If adopted, Caleb Kositany’s radical proposal would occasion a constitutional amendment through a referendum ahead of the 2022 polls.

In a later to National Assembly Speaker dated September 17, Kositany says the positions cost the public over Sh3 billion annually, “which constitutes a heavy burden to the taxpayer.”

He does not mention the 349-strong National Assembly, where he is a member.

Kositany has asked Muturi to direct the legal service directorate to assist him in formulating the bill.

“We have to think in the long-term and I would want anyone else to challenge me. What does the Senate do that is so special that cannot be done by the National Assembly? I don’t see any reason why we should have the Senate overburden taxpayers,” he said.

Read: Reduce counties and number of MPs to curb rising wage bill, says religious group

The MP whose Soy constituency borders Ruto’s Turbo in Uasin Gishu however told the Star that his proposal has nothing to do with the 2022 politics and was purely motivated by a desire to trim the huge wage bill.

“I have not even spoken to the Deputy President about it. I have only spoken to the people of Soy. The Deputy President has nothing to do with my bill at all,” he told the Star yesterday.

Kositany is one of Ruto’s close associates who often conducts political missions on his behalf.

However, last evening, the Ruto’s communications director David Mugonyi said the DP speaks for himself and should not be dragged into the initiatives of other individuals.

“Kositany is an MP and he speaks for himself. As you are aware, the DP has said he speaks for himself. We have to stop this notion that whenever an MP from Rift Valley speaks, he is an ally or speaks for the DP,” Mugonyi said.

“Above all, interrogate his proposal — Is it feasible or just hot air? That calls for change of the constitution. What is the DP’s stand on the same? His view on the referendum is clear,” he added.

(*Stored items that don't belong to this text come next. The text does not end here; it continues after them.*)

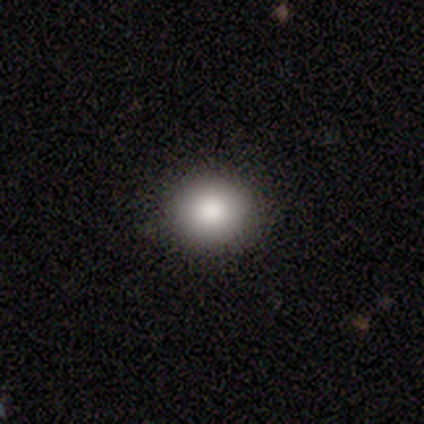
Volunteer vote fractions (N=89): A smooth galaxy with no disk features (81%) that is round (76%).

Vote fractions:
- Smooth or featured? smooth: 81% / star or artifact: 10% / featured or disk: 9%
- How rounded? round: 76% / in between: 24% / cigar-shaped: 0%
- Merging? none: 91% / minor disturbance: 6% / merger: 2% / major disturbance: 0%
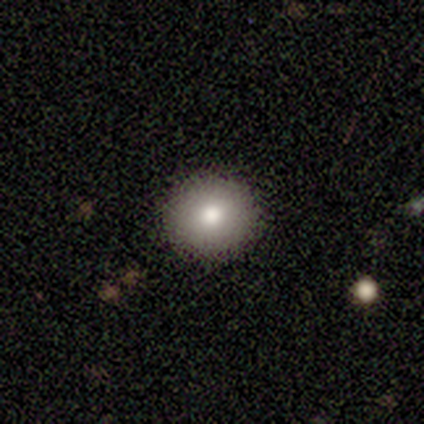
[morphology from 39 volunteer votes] Smooth or featured: smooth — 74% (star or artifact — 15%)
How rounded: round — 90% (in between — 10%)
Merging: none — 97% (minor disturbance — 3%)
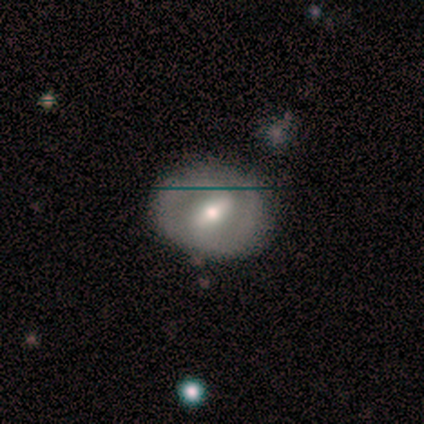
Smooth or featured? 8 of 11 (73%) said featured or disk. Edge-on disk? 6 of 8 (75%) said no. Bar? 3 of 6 (50%) said strong. Spiral arms? 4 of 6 (67%) said no. Bulge size? 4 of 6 (67%) said moderate. Merging? 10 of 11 (91%) said none.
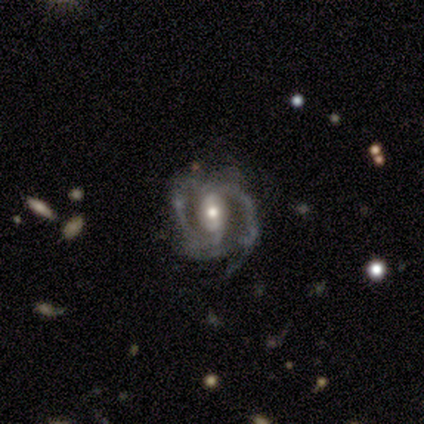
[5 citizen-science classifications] This appears to be a featured or disk galaxy (80%) with a weak bar (75%), 2 (100%) medium (67%) spiral arms (75%) and a moderate central bulge (75%). Merging: none (100%).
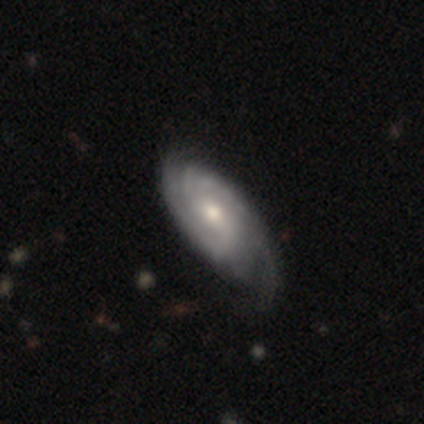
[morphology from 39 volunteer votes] Smooth or featured?
  - featured or disk: 85% *
  - smooth: 10%
  - star or artifact: 5%
Edge-on disk?
  - no: 97% *
  - yes: 3%
Bar?
  - no: 56% *
  - weak: 31%
  - strong: 12%
Spiral arms?
  - yes: 97% *
  - no: 3%
Spiral winding?
  - tight: 55% *
  - medium: 35%
  - loose: 10%
Spiral arm count?
  - 2: 48% *
  - can't tell: 29%
  - 1: 10%
  - 4: 6%
  - 3: 3%
  - more than 4: 3%
Bulge size?
  - moderate: 69% *
  - small: 25%
  - large: 6%
  - dominant: 0%
  - none: 0%
Merging?
  - none: 41% *
  - major disturbance: 14%
  - minor disturbance: 11%
  - merger: 0%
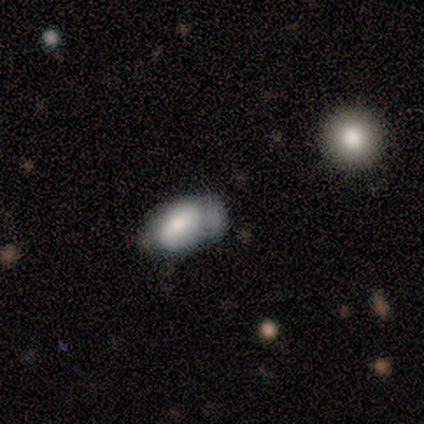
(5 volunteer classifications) Smooth or featured: smooth — 80% (featured or disk — 20%)
How rounded: in between — 75% (round — 25%)
Merging: major disturbance — 60% (none — 20%)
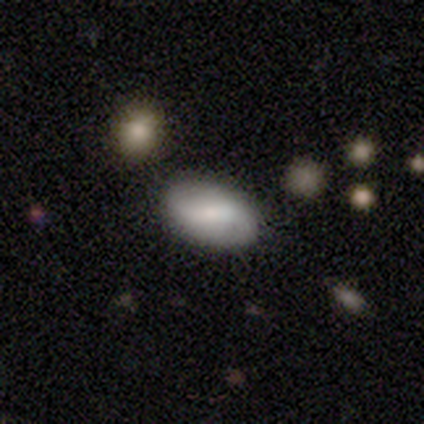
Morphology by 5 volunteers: This appears to be a smooth galaxy with no disk features (60%) that is in between round and cigar-shaped (100%). Merging: none (80%).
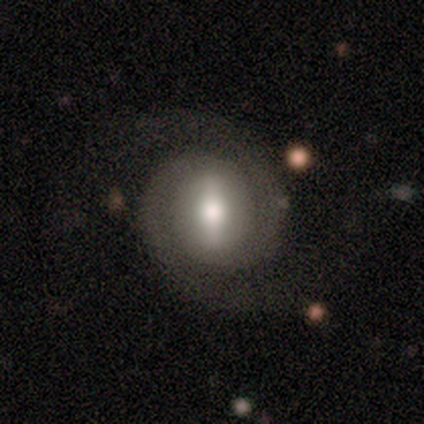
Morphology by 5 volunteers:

More: Aukot wants woman rep post abolished, MPs reduced to 194

OPPOSED

Ruto’s supporters vehemently opposed a proposal for a referendum by Nasa’s Raila Odinga, with the DP derisively dismissing its advocates as “lazy and incompetent” politicians.

While addressing the devolution conference in April, Raila had proposed a parliamentary system of government with a three a three-tier devolved structure comprising 14 administrative regions.

In May, Ruto shot back: “Lazy and incompetent people who don’t want to work hard, and incompetent people who can’t formulate programmes, and those who lose elections want to use the Constitution as their bogeyman.”

The DP’s allies then went on the warpath discrediting calls for a referendum as a ploy by some politicians (read Raila) to get to power through other means after failing to win elections.

Since March 9 truce between Raila and President Uhuru Kenyatta, Ruto’s supporters have remained suspicious of the handshake christened the Building Bridges Initiative.

The 14-member steering committee formed thereafter is expected to recommend broad changes to the structure of governance and the law ahead of the 2022 presidential elections.

Yesterday, Wiper Party leader Kalonzo Musyoka said Kositany’s proposal should await the recommendations from the handshake taskforce.

“The Senate subject is quite a big issue and I am quite sure it is a constitutional issue. I urge Kositany to wait for the building bridges initiative so that it is brought on board,” said Kalonzo.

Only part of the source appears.